Using the neurologic exam to determine the lesions caused by stroke
Becoming proficient at reading CT/MRI's more than the average neurologist
Perform and or read carotid or transcranial dopplers
Run the stroke protocol in the ER and decide if a person needs tPA or further intervention, then manage the patient in a neuro-ICU setting.
And yes, follow up of these patients at the University academic stroke clinic

Length of fellowship varies, could be one year to two years.

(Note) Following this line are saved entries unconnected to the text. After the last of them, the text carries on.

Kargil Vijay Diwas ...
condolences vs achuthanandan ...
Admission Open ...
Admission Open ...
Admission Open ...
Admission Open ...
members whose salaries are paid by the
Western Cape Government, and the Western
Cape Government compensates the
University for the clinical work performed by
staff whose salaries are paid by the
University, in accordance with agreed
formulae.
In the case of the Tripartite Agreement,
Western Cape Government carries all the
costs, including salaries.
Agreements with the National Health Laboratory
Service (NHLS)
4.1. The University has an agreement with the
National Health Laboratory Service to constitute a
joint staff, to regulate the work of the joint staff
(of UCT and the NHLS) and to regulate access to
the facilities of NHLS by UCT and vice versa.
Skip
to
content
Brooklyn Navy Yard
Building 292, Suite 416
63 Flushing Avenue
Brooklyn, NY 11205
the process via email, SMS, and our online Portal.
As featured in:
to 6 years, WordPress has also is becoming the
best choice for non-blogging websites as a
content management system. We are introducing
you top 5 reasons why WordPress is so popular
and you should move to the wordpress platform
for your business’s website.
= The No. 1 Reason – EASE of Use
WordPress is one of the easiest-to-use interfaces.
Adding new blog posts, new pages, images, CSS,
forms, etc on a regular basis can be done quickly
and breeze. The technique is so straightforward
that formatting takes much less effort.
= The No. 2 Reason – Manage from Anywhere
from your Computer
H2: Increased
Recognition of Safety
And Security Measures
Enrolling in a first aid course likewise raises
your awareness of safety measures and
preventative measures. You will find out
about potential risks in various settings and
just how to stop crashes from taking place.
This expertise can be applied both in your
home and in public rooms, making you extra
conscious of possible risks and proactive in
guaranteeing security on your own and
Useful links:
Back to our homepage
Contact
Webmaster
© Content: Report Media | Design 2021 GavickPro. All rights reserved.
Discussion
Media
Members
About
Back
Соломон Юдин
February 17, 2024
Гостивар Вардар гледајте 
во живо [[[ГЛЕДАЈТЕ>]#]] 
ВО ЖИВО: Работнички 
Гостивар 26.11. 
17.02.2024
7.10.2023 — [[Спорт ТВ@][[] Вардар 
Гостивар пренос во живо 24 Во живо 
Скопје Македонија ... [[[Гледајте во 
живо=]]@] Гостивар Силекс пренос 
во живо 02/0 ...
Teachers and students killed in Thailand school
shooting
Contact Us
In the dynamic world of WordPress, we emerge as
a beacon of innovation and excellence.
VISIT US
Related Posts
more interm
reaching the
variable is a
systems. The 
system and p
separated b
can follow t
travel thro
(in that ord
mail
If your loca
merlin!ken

If you want to do neurointervention, cerebral angiograms, intra-arterial tPA, clot retrieval, etc. this requires an extra fellowship in neuro intervention after stroke fellowship that is usually one year in length. These particular fellowships are shared amonst neuroradiologist, neurosurgeon, and neurologist. The difference between you and the surgeon/rads guys is that you have to do the basic stroke fellowship to become more proficient in gross neuroanatomy, reading CT/MRI, and management of patients in the ICU setting before you can apply for neurointervention fellowship. Not to mention that it will be highly competitive.
 
I am becoming a believer that getting to do neuro-interventions following a stroke fellowship *will not* be that competitive. It is growing at a rapid speed already, and given that you are an MS3 currently, you won't have to worry about these fellowship for another 5-6 years. I think already a model is developing where stroke interventionalists will specialize in carotid stents and intraarterial injection of tPA and soon neurotrophic factors (in addition to diagnostic angios). This appears to be the model at Cleveland Clinic for example. The more complex neurointerventions such as aneurysm coiling and embolizations will probably still be left to radiology/neurosurgery trained folks instead. But I would interested to hear what others think.